Intervention de Raymonde Le Texier

Réunion du 28 octobre 2004 à 15h00
Cohésion sociale — Article 5

Photo de Raymonde Le TexierRaymonde Le Texier :

Avec cet article 5, le vent de la réforme atteint de plein fouet l'ANPE, et l'on peut se demander si ce grand souffle ne va pas aboutir à faire perdre quelque peu de cohérence à son action. C'est en effet une agence d'une autre nature qui nous est proposée, avec la possibilité de prises de participation ou la création de filiales.

S'agissant de l'ANPE, on peut se demander comment se définit la modernisation, et à quoi sert la réforme.

Pour ce qui est de la modernisation, tout d'abord, depuis la signature des contrats de progrès avec l'Etat, nul ne conteste que l'Agence a accompli de grands progrès en termes de performances et de gestion. Elle remplit aujourd'hui ses missions avec efficacité, en mettant 86 % de ses agents en contact direct avec les demandeurs d'emploi et les entreprises.

Ainsi, 779 agences locales et 184 points relais couvrent le territoire.

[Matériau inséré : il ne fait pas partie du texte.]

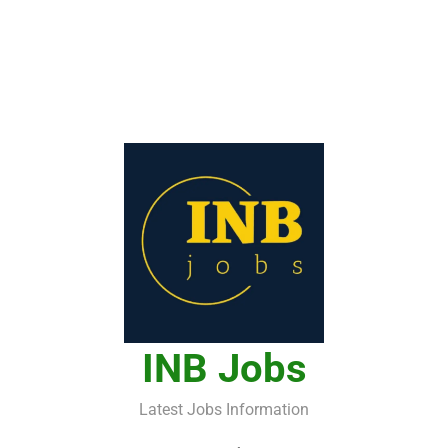
INB Jobs
Latest Jobs Information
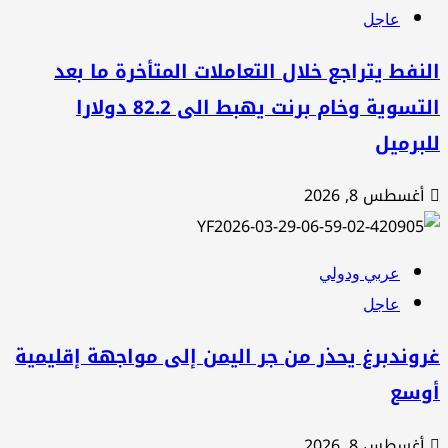
عاجل
نفط يتراجع خلال التعاملات المتأخرة ما بعد
التسوية وخام برنت يهبط الى 82.2 دولارا
برميل
أغسطس 8, 2026
عربي ودولي
عاجل
وندبرغ يحذر من جر اليمن إلى مواجهة إقليمية
وسع
أغسطس 8, 2026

Les nouvelles technologies sont utilisées et largement développées, non seulement dans un but de rationalisation, mais aussi pour dynamiser les modalités de l'offre et de la demande d'emploi. La gestion des personnels a aussi été dynamisée et les agents ont été « remotivés », malgré un contexte particulièrement difficile.

Les services se sont diversifiés, avec la création, par exemple, de conseils en recrutement, ou encore de tests d'habileté ou d'aptitude pour aider les demandeurs d'emploi à définir le type de postes qu'ils pourraient occuper dans un métier autre que celui qu'ils viennent de quitter.

Tous ces exemples montrent que l'ANPE s'est profondément réformée et qu'elle est à même d'affronter la perte officielle de son monopole de placement et la concurrence.

Si la modernisation est un élément positif, la réforme que vous nous proposez, monsieur le ministre, conduit dans une direction nouvelle que nous ne saurions entériner.

Ce qui est inscrit à terme dans votre projet de loi, c'est en réalité la fin de l'Agence nationale pour l'emploi en tant que service public. Dans le grand brassage du marché que vous êtes en train de créer, marché non pas de l'emploi, mais des chômeurs, il est évident que l'on ne veut pas s'embarrasser de structures non rentables. Pourtant, il faut se résigner à gérer ou à administrer les demandeurs d'emploi de longue durée, les personnes en difficulté, les allocataires de minima sociaux.

La solution que vous mettez en place est celle du découpage. Selon une bonne vieille recette, aujourd'hui en matière d'emploi comme hier en matière de santé ou de retraite, vous socialisez les pertes et vous privatisez les profits.

L'ANPE ne pouvant être démantelée brutalement et même ouvertement, vous proposez de faire en interne ce que vous réalisez globalement avec ce que vous appelez le « service public de l'emploi ».

L'ANPE va donc être autorisée à prendre des participations dans des entreprises privées de conseil et de recrutement, pour ce que l'on appellera une « fructueuse collaboration ».

Elle va être autorisée à créer des filiales qui pourront faire payer les services, par exemple les tests techniques nécessaires dans une recherche d'emploi, tout cela sous couvert du service public de l'emploi.

Voilà donc ce que l'on appellera la « partie concurrentielle » de l'ANPE, tandis que, au mieux, demeurera une agence restreinte qui administrera, en lien avec les collectivités, les chômeurs qui ne peuvent donner lieu à profit.

Que deviendront, dans ce schéma, les agents de l'ANPE ? Nous pouvons le prévoir aisément : un arrêt des embauches, une stagnation des effectifs en place, des détachements dans les filiales et dans les maisons de l'emploi, des embauches dans toutes ces structures de jeunes en CDD pour qu'ils remplissent des missions, par exemple dans le cadre de restructurations d'entreprise, et le tour sera joué !

Cet article sonne véritablement le glas d'un vrai service public de l'emploi, celui qui doit offrir à tous des services de qualité, parce que tous les citoyens, particulièrement ceux qui connaissent des difficultés, ont droit au même respect. C'est pourquoi nous en demandons la suppression.